GPU compositing: ~2 minutes per hour of meeting. CPU-only: ~30 minutes. GPU is non-negotiable at scale. Lazy generation: only gallery view by default, speaker view and individual tracks on demand — reduces GPU usage by ~60%.
06.8
Scalable Signaling — Meeting State at 300M Users
Meeting state lives in Redis (hot) + PostgreSQL (cold). Mutations use optimistic concurrency with epoch numbers. Cross-server broadcast via Redis Pub/Sub (same region) + NATS JetStream (cross-region). Meeting-affine routing places all small-meeting participants on the same signaling server, eliminating pub/sub overhead.

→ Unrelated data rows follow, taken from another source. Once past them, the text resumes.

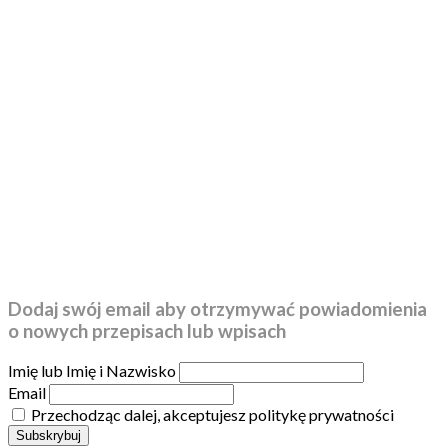
Dodaj swój email aby otrzymywać powiadomienia
o nowych przepisach lub wpisach
Imię lub Imię i Nazwisko
Email
Przechodząc dalej, akceptujesz politykę prywatności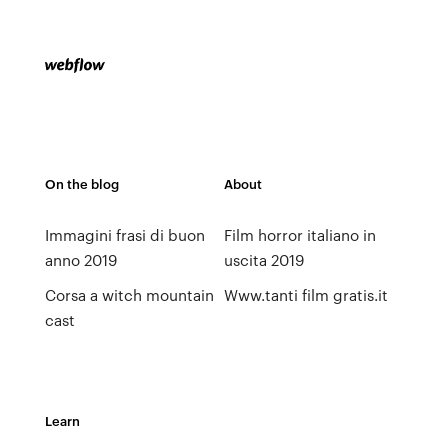
On the blog
About
Immagini frasi di buon
Film horror italiano in
anno 2019
uscita 2019
Corsa a witch mountain
Www.tanti film gratis.it
cast
Learn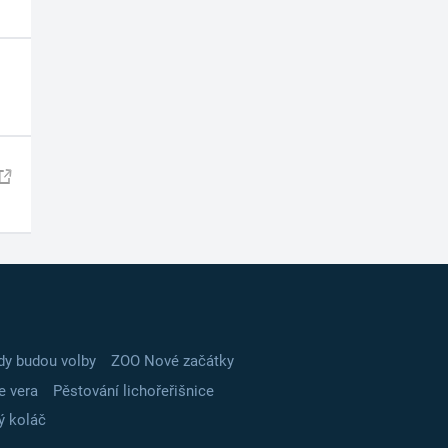
dy budou volby
ZOO Nové začátky
e vera
Pěstování lichořeřišnice
ý koláč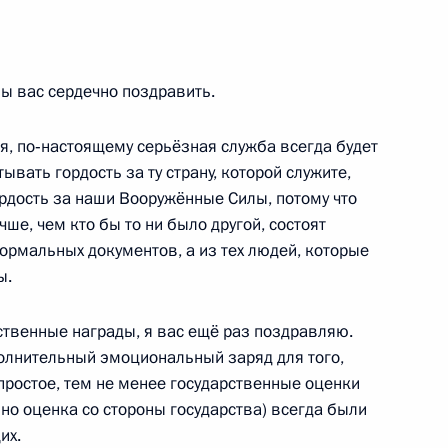
 по вопросам развития
1
15м
ы вас сердечно поздравить.
ть, Малоархангельск
я, по‑настоящему серьёзная служба всегда будет
вать гордость за ту страну, которой служите,
тором Орловской области
ордость за наши Вооружённые Силы, потому что
1
ше, чем кто бы то ни было другой, состоят
формальных документов, а из тех людей, которые
ть, Малоархангельск
ы.
ственные награды, я вас ещё раз поздравляю.
полнительный эмоциональный заряд для того,
 простое, тем не менее государственные оценки
3
нно оценка со стороны государства) всегда были
их.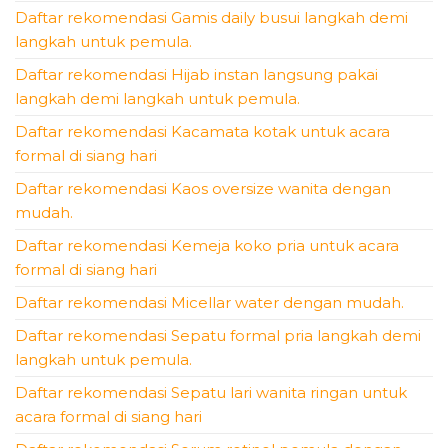
Daftar rekomendasi Gamis daily busui langkah demi
langkah untuk pemula.
Daftar rekomendasi Hijab instan langsung pakai
langkah demi langkah untuk pemula.
Daftar rekomendasi Kacamata kotak untuk acara
formal di siang hari
Daftar rekomendasi Kaos oversize wanita dengan
mudah.
Daftar rekomendasi Kemeja koko pria untuk acara
formal di siang hari
Daftar rekomendasi Micellar water dengan mudah.
Daftar rekomendasi Sepatu formal pria langkah demi
langkah untuk pemula.
Daftar rekomendasi Sepatu lari wanita ringan untuk
acara formal di siang hari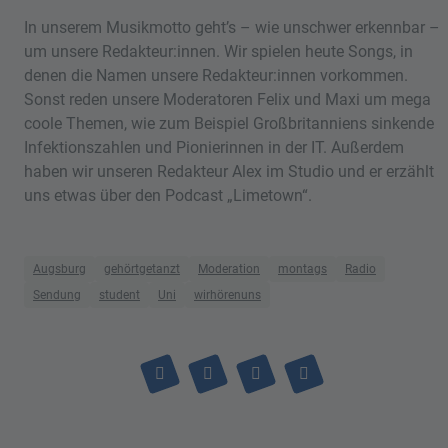
In unserem Musikmotto geht’s – wie unschwer erkennbar –
um unsere Redakteur:innen. Wir spielen heute Songs, in
denen die Namen unsere Redakteur:innen vorkommen.
Sonst reden unsere Moderatoren Felix und Maxi um mega
coole Themen, wie zum Beispiel Großbritanniens sinkende
Infektionszahlen und Pionierinnen in der IT. Außerdem
haben wir unseren Redakteur Alex im Studio und er erzählt
uns etwas über den Podcast „Limetown“.
Augsburg
gehörtgetanzt
Moderation
montags
Radio
Sendung
student
Uni
wirhörenuns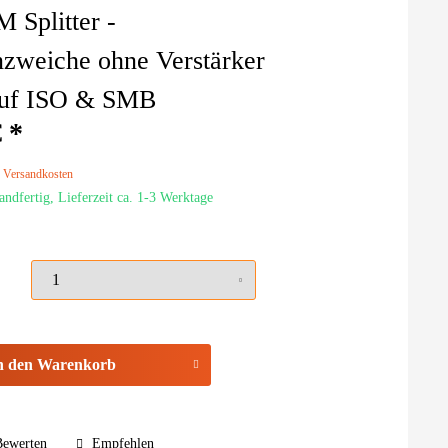
Splitter -
zweiche ohne Verstärker
auf ISO & SMB
 *
. Versandkosten
andfertig, Lieferzeit ca. 1-3 Werktage
n den
Warenkorb
ewerten
Empfehlen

Meeting state is single-leader in the host's region — all mutations route there. Non-home participants accept ~80-120ms extra latency on state changes (acceptable for the 500ms signaling budget). Event sourcing provides full audit trail, state reconstruction, analytics, and compliance.
06.9
Codec Selection — VP8/VP9/AV1/H.264
VP9 is the current default (30% better compression than H.264, native SVC). H.264 is mandatory fallback (Safari/iOS only supports H.264 for WebRTC — 25% of users). AV1 is the future (60-80% better than H.264) but hardware encode isn't universal yet.
Mixed-codec meetings handled by dual-publish (VP9 sender also sends H.264) or codec unification. Audio is settled: Opus won — royalty-free, better than every competitor at every bitrate, seamless speech/music switching, built-in FEC.
06.10
Last-Mile Quality — FEC, NACK, Packet Loss Recovery
WiFi is the primary villain (contention, interference, bufferbloat). Three recovery strategies in priority cascade: FEC (FlexFEC, Reed-Solomon codes, adaptive rate, 2D interleaving for burst loss) → NACK retransmission (RTX stream, only when RTT < jitter buffer depth × 0.6) → Concealment (frame freeze, motion compensation, Opus PLC).
Keyframes get 2-3x more FEC redundancy. Audio has triple protection: Opus in-band FEC + RFC 2198 redundancy + FlexFEC. Audio survives up to 20-30% packet loss with barely perceptible degradation. Always reduce video bitrate BEFORE adding FEC to avoid the FEC death spiral.